Assignment
Please count how many lines below contain the word "book" and give nothing but that figure.

▬▬▬▬▬▬▬▬▬▬

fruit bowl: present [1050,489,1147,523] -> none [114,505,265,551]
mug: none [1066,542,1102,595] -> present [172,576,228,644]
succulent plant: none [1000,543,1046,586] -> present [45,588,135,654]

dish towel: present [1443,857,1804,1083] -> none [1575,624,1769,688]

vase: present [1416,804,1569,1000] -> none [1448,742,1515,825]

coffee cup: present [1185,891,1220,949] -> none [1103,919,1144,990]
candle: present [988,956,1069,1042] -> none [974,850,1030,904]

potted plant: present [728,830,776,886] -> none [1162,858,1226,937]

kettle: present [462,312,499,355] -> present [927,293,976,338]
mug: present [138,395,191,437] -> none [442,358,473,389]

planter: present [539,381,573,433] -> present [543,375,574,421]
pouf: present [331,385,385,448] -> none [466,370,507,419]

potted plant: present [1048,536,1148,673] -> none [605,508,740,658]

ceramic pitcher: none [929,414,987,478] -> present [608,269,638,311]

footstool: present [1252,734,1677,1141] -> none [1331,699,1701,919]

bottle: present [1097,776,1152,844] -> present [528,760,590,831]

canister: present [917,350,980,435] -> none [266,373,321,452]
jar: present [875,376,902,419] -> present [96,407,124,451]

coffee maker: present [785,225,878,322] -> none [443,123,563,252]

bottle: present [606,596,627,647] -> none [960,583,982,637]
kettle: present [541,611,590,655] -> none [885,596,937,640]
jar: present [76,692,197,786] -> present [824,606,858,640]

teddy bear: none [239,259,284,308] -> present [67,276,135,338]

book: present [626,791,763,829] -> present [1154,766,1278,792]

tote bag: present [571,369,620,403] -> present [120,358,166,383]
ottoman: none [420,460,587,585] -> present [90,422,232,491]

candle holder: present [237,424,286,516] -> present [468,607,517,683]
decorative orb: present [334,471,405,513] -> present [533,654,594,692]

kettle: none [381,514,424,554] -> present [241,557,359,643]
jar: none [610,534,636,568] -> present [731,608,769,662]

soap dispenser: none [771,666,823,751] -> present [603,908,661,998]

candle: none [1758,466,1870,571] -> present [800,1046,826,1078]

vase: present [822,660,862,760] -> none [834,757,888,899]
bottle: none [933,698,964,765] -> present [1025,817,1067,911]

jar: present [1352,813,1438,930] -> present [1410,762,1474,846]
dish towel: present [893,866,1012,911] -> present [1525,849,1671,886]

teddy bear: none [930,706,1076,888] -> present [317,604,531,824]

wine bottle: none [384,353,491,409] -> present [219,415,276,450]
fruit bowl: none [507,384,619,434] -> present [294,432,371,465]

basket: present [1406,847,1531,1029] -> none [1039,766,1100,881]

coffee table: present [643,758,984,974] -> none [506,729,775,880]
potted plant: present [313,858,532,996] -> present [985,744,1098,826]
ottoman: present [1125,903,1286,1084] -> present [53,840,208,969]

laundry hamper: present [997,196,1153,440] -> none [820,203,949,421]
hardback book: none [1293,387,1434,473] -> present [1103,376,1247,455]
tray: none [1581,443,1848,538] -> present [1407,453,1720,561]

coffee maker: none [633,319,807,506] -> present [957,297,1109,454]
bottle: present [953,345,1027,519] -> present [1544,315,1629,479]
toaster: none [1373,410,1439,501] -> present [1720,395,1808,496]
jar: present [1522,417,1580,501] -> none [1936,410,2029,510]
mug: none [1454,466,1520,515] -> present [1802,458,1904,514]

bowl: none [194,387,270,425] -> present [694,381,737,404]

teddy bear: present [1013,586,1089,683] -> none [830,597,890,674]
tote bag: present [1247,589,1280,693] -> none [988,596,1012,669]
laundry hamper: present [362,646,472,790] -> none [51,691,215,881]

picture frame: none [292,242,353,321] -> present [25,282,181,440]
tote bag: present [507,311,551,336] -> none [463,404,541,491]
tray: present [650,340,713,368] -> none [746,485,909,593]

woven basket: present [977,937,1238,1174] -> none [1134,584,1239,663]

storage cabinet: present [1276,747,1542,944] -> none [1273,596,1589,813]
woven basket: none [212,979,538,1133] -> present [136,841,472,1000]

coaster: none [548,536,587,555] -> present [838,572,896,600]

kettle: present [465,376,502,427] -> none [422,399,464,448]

▬▬▬▬▬▬▬▬▬▬

Result of this task
2